- Born: 18 June 2006 (age 20) Xuzhou, Jiangsu, China

Gymnastics career
- Discipline: Trampoline gymnastics
- Country represented: China; (2021 – present);
- Club: Jiangxu Province
- Head coach: Hu Junxiong
- Medal record
Men's trampoline gymnastics
Representing China
Olympic Games
| Silver medal – second place | 2024 Paris | Individual |
World Championships
| Gold medal – first place | 2025 Pamplona | Individual |
| Silver medal – second place | 2023 Birmingham | Individual |

= Wang Zisai =

Chinese trampoline gymnast (born 2006)

Wang Zisai (王梓赛 (王梓賽); born 18 June 2006) is a Chinese trampoline gymnast. He is the 2025 World champion in individual trampoline, and he is also the 2024 Olympic and 2023 World silver medalist.

== Early life ==
Wang was born on 18 June 2006 in Xuzhou and began trampoline gymnastics when he was four years old.
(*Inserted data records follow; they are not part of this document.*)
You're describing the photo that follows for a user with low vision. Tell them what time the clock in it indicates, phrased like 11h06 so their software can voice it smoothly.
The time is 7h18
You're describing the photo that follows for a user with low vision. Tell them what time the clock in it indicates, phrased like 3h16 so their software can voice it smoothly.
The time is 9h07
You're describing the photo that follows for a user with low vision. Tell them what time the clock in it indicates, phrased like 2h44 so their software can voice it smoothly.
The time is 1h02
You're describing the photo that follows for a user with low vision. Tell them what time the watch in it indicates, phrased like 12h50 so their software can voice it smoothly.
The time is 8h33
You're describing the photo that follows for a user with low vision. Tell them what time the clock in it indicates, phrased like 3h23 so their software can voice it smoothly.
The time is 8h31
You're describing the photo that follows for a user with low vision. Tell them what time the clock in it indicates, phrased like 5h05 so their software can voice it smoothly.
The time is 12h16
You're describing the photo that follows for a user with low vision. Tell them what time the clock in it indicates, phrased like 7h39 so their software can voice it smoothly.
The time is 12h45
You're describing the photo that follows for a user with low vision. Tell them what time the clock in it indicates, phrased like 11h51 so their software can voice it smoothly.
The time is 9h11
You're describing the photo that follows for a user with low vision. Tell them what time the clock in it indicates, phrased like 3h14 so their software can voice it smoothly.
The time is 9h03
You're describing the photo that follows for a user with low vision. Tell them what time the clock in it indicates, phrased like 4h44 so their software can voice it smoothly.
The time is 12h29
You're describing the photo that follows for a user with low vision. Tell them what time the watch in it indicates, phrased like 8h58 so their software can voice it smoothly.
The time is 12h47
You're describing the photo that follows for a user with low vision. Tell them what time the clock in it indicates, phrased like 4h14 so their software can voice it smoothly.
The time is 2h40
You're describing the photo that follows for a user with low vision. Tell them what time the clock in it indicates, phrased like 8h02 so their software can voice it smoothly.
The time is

He joined the Jiangxu provincial team in 2015 and was selected to join the national trampoline team in December 2021.

== Gymnastics career ==
Wang competed at the 2022 World Age Group Competitions in Sofia and won the silver medal in the individual event for the 15-16 age group behind Portugal's Gabriel Albuquerque.

Wang made his senior international debut at the 2023 Santarem World Cup, winning the silver medal behind teammate Yan Langyu. He then competed at the Coimbra World Cup despite a flare-up in his right ankle, and he won the gold medal with the highest difficulty score of the competition. He once again won the gold medal at the Palm Beach World Cup with the highest difficulty and execution scores of the field. Wang then won the silver medal behind Yan at the Varna World Cup. He was the overall winner of the 2023 FIG World Cup series. He then competed at the 2022 Asian Games, which were held in 2023 due to the COVID-19 pandemic, and only finished eighth in the final despite qualifying in first place. He ended the season at the 2023 World Championships in Birmingham with a silver medal behind Yan by only 0.010 points.

Wang began the 2024 season at the Baku World Cup where he won the gold medal by only 0.17 points ahead of Yan. He then lost to Yan at the Cottbus World Cup by only 0.07 points. Wang represented China at the 2024 Summer Olympics, and he won the silver medal in the individual event behind Ivan Litvinovich and ahead of Yan. He noted after the competition that he was happy with the results and his performance, and he is aiming to compete at the 2028 Summer Olympics.

At the 2025 World Championships, Wang won the gold medal in the individual event by more than a point and a half ahead of Ruben Padilla.